[[ Data open ]]
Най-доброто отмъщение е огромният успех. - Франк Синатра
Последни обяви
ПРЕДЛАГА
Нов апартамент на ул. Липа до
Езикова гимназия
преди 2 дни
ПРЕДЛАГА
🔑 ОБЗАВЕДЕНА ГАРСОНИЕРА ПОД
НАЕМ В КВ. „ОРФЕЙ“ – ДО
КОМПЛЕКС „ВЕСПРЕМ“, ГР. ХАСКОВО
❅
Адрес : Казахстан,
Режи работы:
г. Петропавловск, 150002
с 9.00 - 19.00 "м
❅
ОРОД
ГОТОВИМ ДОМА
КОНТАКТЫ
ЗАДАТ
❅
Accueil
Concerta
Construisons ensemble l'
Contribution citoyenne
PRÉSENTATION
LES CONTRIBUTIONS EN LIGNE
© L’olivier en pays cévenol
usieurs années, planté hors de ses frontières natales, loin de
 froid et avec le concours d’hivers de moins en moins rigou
[[ Data closed ]]
[[ Data open ]]
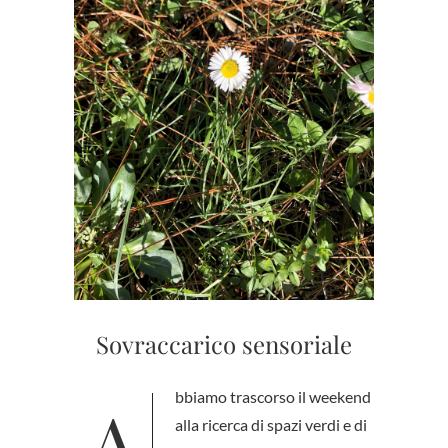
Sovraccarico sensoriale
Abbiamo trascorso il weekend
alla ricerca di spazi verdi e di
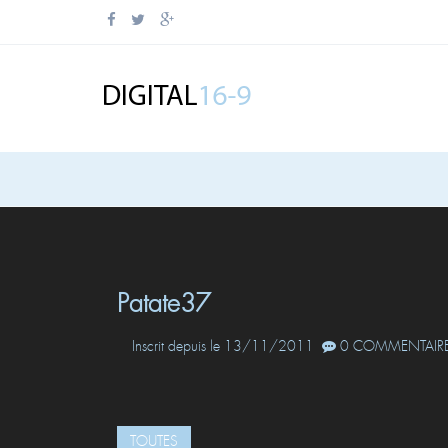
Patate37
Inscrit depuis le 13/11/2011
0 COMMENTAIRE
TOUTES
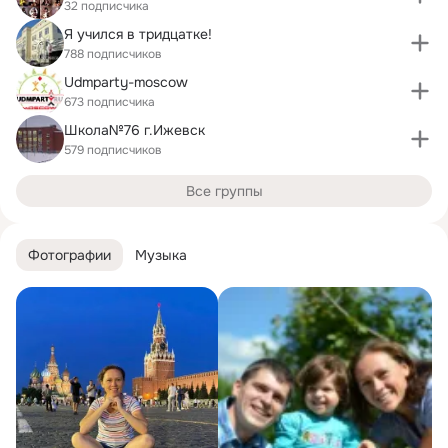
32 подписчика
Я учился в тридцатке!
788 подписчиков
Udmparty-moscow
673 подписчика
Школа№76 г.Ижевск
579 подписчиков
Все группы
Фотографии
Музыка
[[ Data closed ]]
▶ _The problem_
All lines in the listing above between the line with "Последни обяви" and the line with "froid et avec", inclusive, should be set down exactly, and no line outside that range.

▶ _Written solution_
Последни обяви
ПРЕДЛАГА
Нов апартамент на ул. Липа до
Езикова гимназия
преди 2 дни
ПРЕДЛАГА
🔑 ОБЗАВЕДЕНА ГАРСОНИЕРА ПОД
НАЕМ В КВ. „ОРФЕЙ“ – ДО
КОМПЛЕКС „ВЕСПРЕМ“, ГР. ХАСКОВО
❅
Адрес : Казахстан,
Режи работы:
г. Петропавловск, 150002
с 9.00 - 19.00 "м
❅
ОРОД
ГОТОВИМ ДОМА
КОНТАКТЫ
ЗАДАТ
❅
Accueil
Concerta
Construisons ensemble l'
Contribution citoyenne
PRÉSENTATION
LES CONTRIBUTIONS EN LIGNE
© L’olivier en pays cévenol
usieurs années, planté hors de ses frontières natales, loin de
 froid et avec le concours d’hivers de moins en moins rigou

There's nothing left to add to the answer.